Frack Off

Photo by Steve Harbula

A new Colorado non-profit wants to shut down fracking in the state.

Gallons of freshwater per well: 2-8 million

Gallons of chemicals per well: 10,000–40,000

Number of active wells in Colorado: 48,000

New wells planned for Colorado: 50,000

Statistics like these recently inspired companies and concerned citizens to join forces in the fight against hydraulic fracturing, a.k.a. fracking, a technique that forces strong streams of water, sand and chemicals deep into the ground to create fissures that unearth stores of oil and gas.
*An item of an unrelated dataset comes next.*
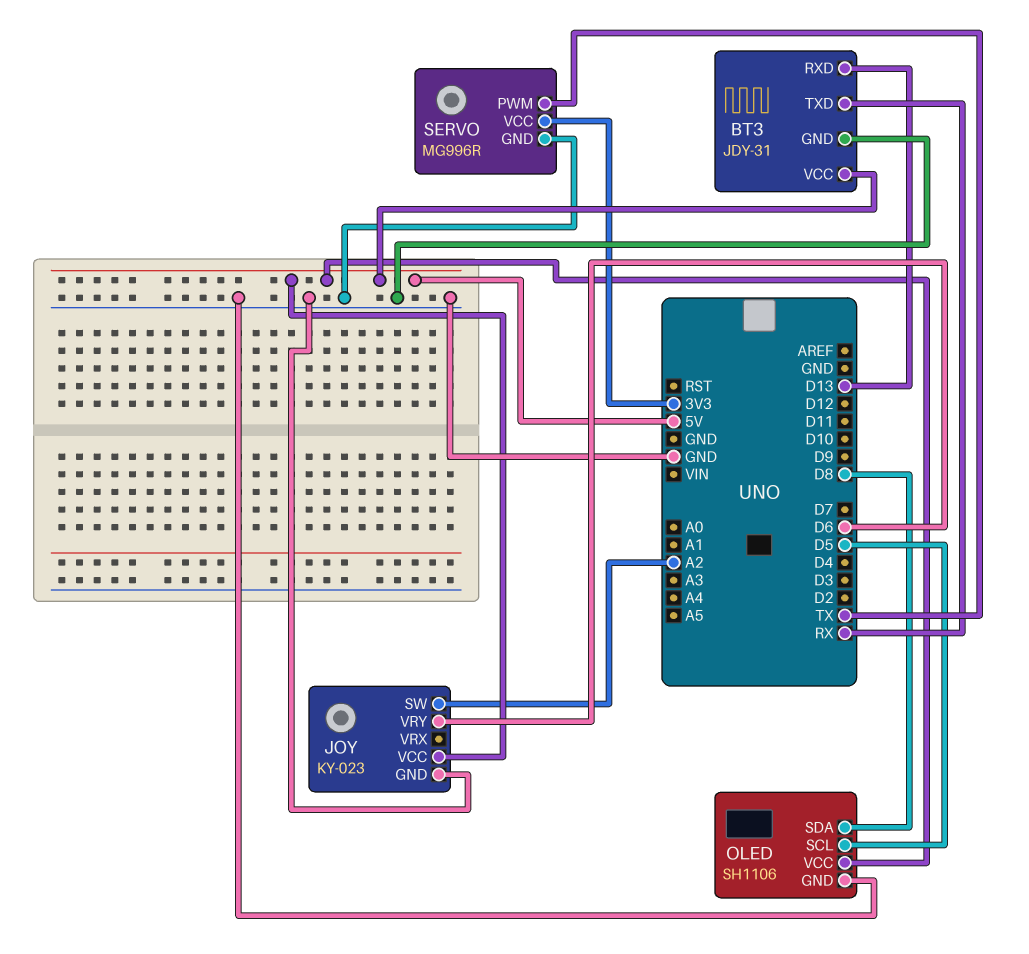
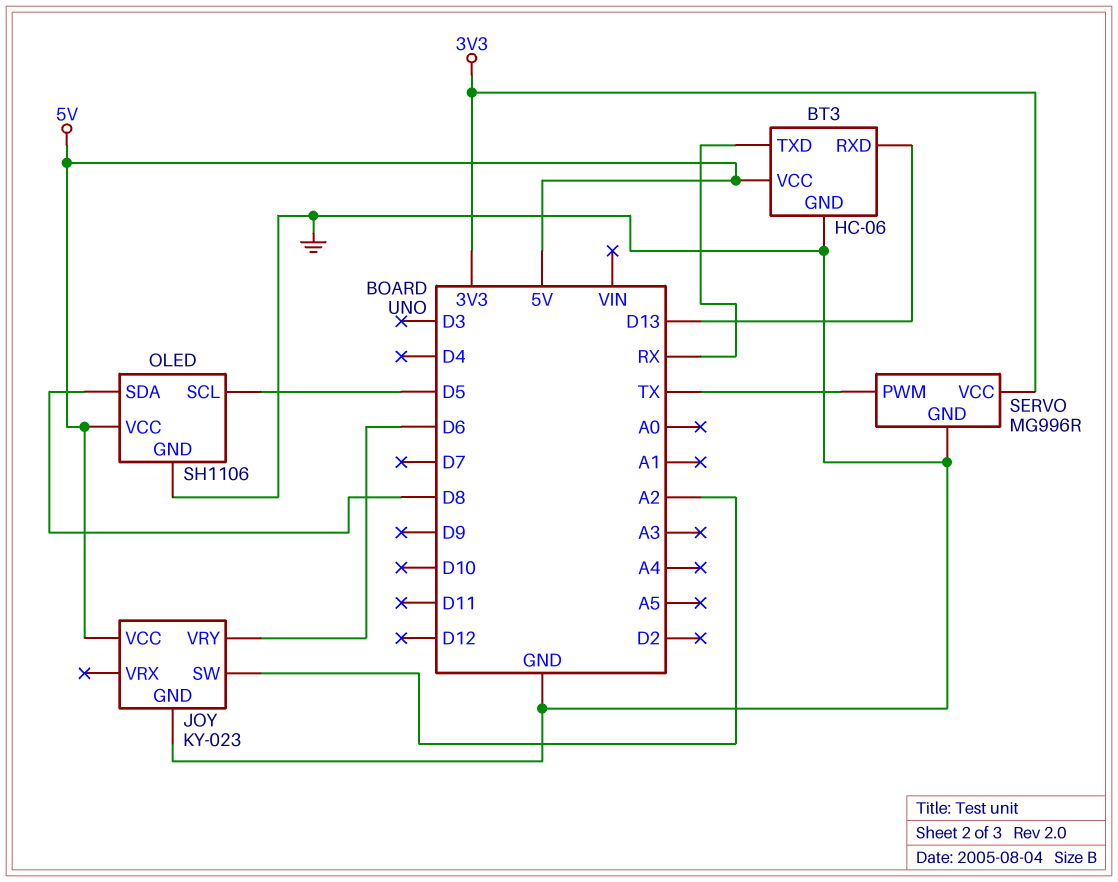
BT3: JDY-31 -> HC-06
Frack Free Colorado, seeks to school the masses on the latest science about fracking and its effect on Colorado communities. Evidence has shown that fracking contaminates water resources, pollutes the air and soil and exposes countless people to endocrine disruptors, carcinogens and toxicants that can harm the nervous system. In addition, fracking permanently removes water from the system, a particular concern for Southwestern states enduring years of drought. Oil and gas companies estimate that they will use 6.5 billion gallons of Colorado’s water this year, enough to fill almost 10,000 Olympic swimming pools.
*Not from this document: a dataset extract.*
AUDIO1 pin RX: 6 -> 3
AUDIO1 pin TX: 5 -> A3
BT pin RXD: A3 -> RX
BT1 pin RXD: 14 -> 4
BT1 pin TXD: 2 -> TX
“We have the power to stop these dangerous practices,” says Allison Wolff, CEO of Vibrant Planet and co-organizer of Frack Free Colorado. She hopes to mobilize Coloradoans to secure a fracking moratorium, similar to the one spurred by the citizens of New York.

“The path ahead should not favor a short-term grab that will forever negatively impact our public land for the profit of private corporations,” says Peter Metcalf, CEO of Black Diamond, a coalition sponsor. “It should instead seek solutions that are clean, sustainable and economically durable.”
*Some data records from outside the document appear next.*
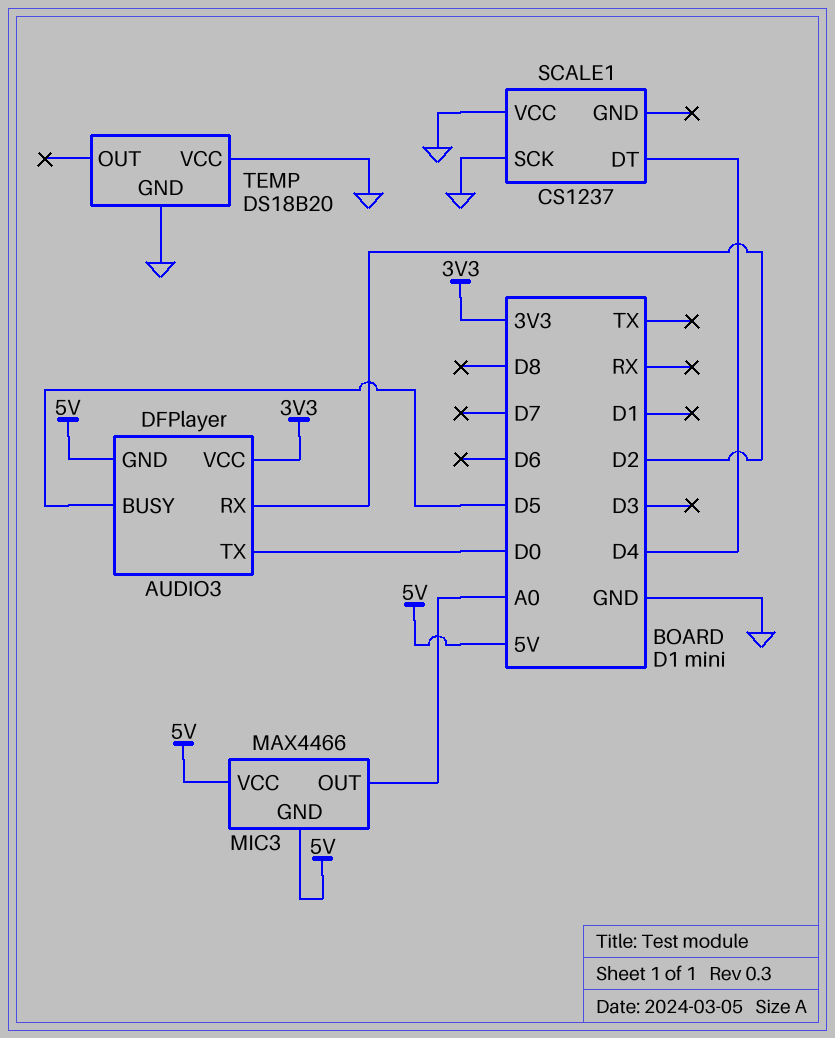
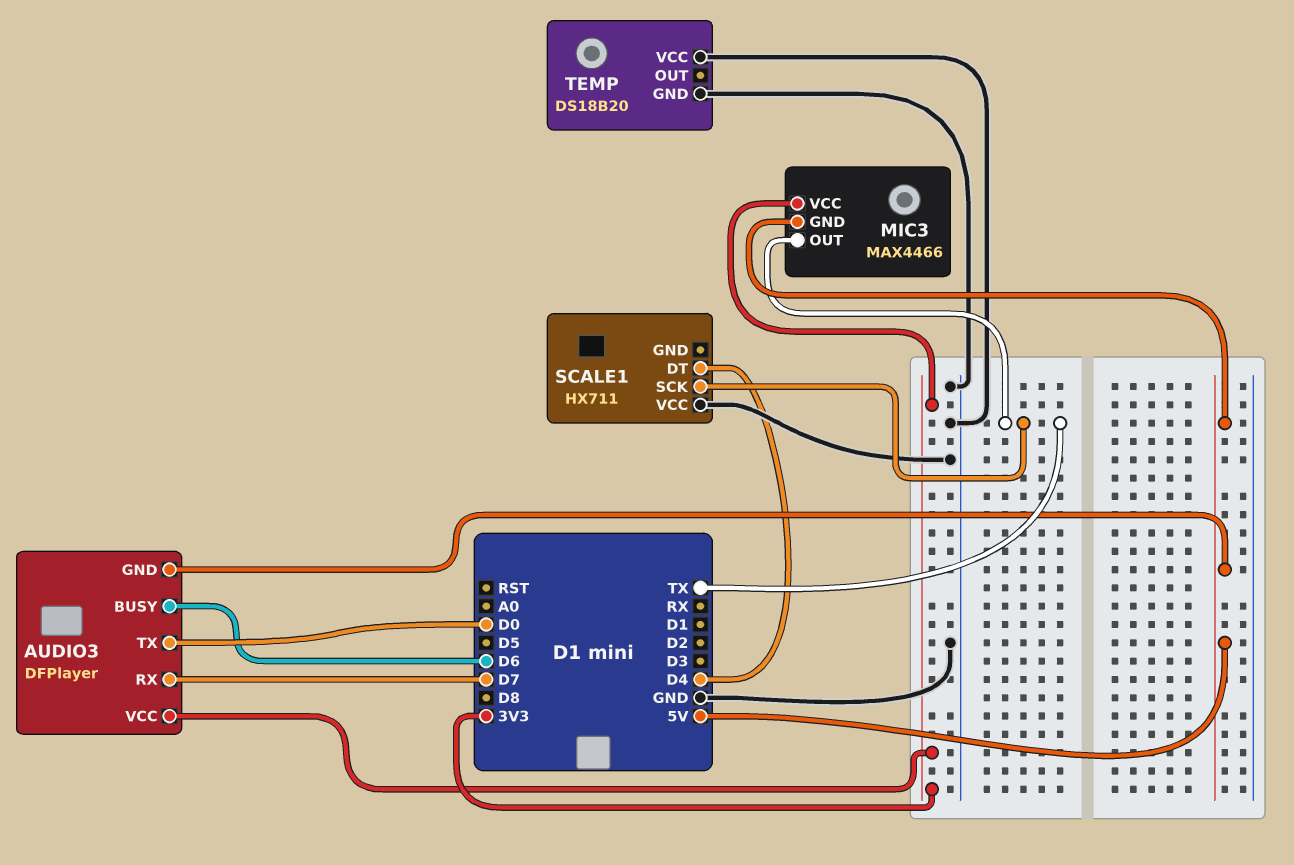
AUDIO3 pin BUSY: D5 -> D6
AUDIO3 pin RX: D2 -> D7
MIC3 pin OUT: A0 -> TX
MIC3 pin VCC: 5V -> 3V3
SCALE1: CS1237 -> HX711
SCALE1 pin SCK: GND -> TX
To raise awareness, Frack Free Colorado will host  events—like one in Denver last October that featured Daryl Hannah, Mariel Hemingway, acclaimed ecologist and author Sandra Steingraber  and local acoustic band Elephant Revival—and provide opportunities for people to raise their voices until Governor Hinkenlooper, who earned the nickname “Frackenlooper” earlier this year because of his outward support of big business, takes notice and honors the desire of his constituents by adopting a concrete plan that moves the state toward a renewable energy economy.